Israel Defense Minister Yoav Gallant went to Haifa on January 30 and warned about the threats faced by northern Israel. “The stage will come when our patience will run out, and a forceful action to enforce peace on the northern border will also affect the Haifa metropolis,” he said. On January 29, Israel’s Reshet Bet radio interviewed a security officer in the community of Margaliot who described how a Hezbollah journalist had threatened him personally by posting his photo online with a gunsight around the image. In addition, the pro-regime Iranian media outlet Fars News highlighted Hezbollah attacks on northern Israel, noting that Hezbollah was using heavier “Barkan” missiles.
Amidst threats from the north, Israel Chief of Staff Herzi HaLevi visited IDF reservists posted near the Gaza border to brief them on IDF operations.
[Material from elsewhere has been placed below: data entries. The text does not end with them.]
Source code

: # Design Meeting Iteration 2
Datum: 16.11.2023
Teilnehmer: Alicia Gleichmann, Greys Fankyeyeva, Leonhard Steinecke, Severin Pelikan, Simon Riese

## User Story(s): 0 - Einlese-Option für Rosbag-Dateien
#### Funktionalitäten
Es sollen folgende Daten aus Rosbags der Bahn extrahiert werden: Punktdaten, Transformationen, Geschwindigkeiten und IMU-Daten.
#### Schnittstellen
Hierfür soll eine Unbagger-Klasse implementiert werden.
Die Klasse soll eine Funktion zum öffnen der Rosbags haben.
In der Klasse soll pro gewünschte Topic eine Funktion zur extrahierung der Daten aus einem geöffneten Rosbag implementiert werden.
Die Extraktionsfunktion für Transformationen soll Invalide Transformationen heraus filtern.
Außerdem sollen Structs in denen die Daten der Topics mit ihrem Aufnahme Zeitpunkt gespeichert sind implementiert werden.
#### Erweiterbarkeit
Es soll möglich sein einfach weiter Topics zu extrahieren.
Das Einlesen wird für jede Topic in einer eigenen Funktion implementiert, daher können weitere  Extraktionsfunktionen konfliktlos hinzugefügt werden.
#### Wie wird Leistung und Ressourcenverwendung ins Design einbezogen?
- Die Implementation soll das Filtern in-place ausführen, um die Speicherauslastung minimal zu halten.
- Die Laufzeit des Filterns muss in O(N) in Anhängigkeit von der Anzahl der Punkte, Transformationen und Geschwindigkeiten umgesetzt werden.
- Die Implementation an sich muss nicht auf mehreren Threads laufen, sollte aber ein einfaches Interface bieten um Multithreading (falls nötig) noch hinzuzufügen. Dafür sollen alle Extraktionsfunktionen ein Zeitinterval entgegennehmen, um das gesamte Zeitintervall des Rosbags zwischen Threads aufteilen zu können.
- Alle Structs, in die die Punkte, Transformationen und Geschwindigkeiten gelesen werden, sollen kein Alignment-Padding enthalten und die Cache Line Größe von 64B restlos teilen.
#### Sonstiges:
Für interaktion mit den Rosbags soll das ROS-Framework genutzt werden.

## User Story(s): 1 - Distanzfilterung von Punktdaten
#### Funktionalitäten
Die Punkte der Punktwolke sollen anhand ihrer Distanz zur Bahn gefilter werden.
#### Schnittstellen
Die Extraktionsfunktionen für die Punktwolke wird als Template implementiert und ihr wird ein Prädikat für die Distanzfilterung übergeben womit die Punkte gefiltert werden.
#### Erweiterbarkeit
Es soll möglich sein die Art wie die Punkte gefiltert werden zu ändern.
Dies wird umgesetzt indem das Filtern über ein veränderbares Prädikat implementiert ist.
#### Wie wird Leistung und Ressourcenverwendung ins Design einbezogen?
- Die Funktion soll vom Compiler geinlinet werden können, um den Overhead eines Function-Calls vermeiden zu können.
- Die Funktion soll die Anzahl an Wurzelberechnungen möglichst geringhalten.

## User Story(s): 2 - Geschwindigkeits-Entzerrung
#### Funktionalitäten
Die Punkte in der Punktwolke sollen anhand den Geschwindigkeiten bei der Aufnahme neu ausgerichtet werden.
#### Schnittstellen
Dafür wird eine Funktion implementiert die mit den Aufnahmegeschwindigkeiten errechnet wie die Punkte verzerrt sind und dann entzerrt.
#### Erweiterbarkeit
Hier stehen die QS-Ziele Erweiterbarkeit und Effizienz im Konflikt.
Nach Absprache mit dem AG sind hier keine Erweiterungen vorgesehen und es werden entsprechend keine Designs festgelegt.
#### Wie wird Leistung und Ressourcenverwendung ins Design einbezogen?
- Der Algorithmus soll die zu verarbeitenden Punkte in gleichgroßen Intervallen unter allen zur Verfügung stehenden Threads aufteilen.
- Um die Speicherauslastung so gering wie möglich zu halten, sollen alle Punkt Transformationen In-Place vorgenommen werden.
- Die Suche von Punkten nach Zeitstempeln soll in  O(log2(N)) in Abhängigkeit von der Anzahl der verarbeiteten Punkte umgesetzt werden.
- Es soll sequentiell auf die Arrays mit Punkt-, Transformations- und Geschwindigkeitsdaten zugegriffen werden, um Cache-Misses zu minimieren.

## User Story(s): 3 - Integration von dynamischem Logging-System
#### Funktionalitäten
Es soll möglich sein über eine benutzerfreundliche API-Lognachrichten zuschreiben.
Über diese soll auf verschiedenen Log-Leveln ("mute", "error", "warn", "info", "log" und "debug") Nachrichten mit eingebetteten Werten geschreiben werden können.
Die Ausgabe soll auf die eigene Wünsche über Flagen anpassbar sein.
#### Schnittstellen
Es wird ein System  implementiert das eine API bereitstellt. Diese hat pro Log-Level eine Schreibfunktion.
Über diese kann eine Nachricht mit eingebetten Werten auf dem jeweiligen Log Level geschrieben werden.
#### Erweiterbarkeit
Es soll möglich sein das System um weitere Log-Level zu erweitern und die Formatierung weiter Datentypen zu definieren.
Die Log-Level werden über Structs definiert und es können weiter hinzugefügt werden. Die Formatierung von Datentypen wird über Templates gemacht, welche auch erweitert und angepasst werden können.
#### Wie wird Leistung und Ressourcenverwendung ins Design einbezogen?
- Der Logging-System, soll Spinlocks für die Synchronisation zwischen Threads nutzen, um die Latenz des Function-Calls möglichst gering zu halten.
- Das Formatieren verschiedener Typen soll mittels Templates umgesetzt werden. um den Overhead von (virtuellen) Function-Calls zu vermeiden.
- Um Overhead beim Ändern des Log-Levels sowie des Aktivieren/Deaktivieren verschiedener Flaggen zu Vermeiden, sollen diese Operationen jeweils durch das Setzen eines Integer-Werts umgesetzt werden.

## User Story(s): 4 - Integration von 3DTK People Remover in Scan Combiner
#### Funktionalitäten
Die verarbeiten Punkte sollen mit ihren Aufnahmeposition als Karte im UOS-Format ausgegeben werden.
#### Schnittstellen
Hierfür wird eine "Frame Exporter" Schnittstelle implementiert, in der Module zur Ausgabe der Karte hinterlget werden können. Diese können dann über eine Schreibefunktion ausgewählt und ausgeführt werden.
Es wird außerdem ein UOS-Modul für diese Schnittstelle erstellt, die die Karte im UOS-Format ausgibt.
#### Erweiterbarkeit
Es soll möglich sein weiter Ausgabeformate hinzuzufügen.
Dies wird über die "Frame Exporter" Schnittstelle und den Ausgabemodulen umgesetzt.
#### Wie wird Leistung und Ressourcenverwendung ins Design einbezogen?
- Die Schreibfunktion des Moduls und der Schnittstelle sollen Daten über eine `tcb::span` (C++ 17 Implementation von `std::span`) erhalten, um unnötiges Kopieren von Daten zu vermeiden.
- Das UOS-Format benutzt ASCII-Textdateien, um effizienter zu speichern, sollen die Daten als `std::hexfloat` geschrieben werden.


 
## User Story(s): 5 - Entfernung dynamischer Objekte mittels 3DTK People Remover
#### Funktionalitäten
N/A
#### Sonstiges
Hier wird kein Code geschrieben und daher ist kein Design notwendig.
He was visiting the unit after 21 Israeli soldiers were killed last week in Gaza following the explosion of a building near which the soldiers were carrying out an operation. The Chief of Staff met with the commanders of Israel’s Gaza Division and the commander of the Southern Gaza brigade. Before the Hamas attack on October 7, these units would have been stationed on Israel’s border with Gaza.
HaLevi addressed Israeli soldiers in the wake of a successful raid in Jenin in which three terrorists were neutralized in a hospital. “This morning soldiers of the Yamam Unit entered into a hospital in Jenin, inside which a terrorist cell was planning to carry out a serious attack and to kill Israeli civilians,” HaLevi said. He went on to note that Israel is determined to confront terror in Gaza, the West Bank, and Lebanon, echoing statements from commanding officers and many in the defense establishment. Israel will continue the war in Gaza and efforts therein to uproot Hamas terrorist infrastructure. “This is what will give us the ability to go to a long, complex war, and at the end of the road to win a victory that is very important and will also be very clear,” HaLevi said.
The IDF also released details on January 30 of its “Atlantis” program that uses water to erode and destroy Hamas tunnels in Gaza. The process of finding and destroying hundreds of miles of tunnels with thousands of potential entrances has proven to be incredibly complex and taken specialized forces. It has also taken time. The IDF has been working with the Israeli Ministry of Defense to develop tools and methods to “channel large volumes of water into Hamas’ terror tunnels in the Gaza Strip. This is part of a range of tools deployed by the IDF to neutralize the threat of Hamas’ subterranean network of tunnels,” the IDF said. The IDF said the flooding of the tunnels is done in such a way that does not damage groundwater, thus requiring analysis of local soil and water systems.
The tunnel operations occur as another Israeli unit, the Kiryati brigade, was withdrawn from Gaza after months of operations against Hamas.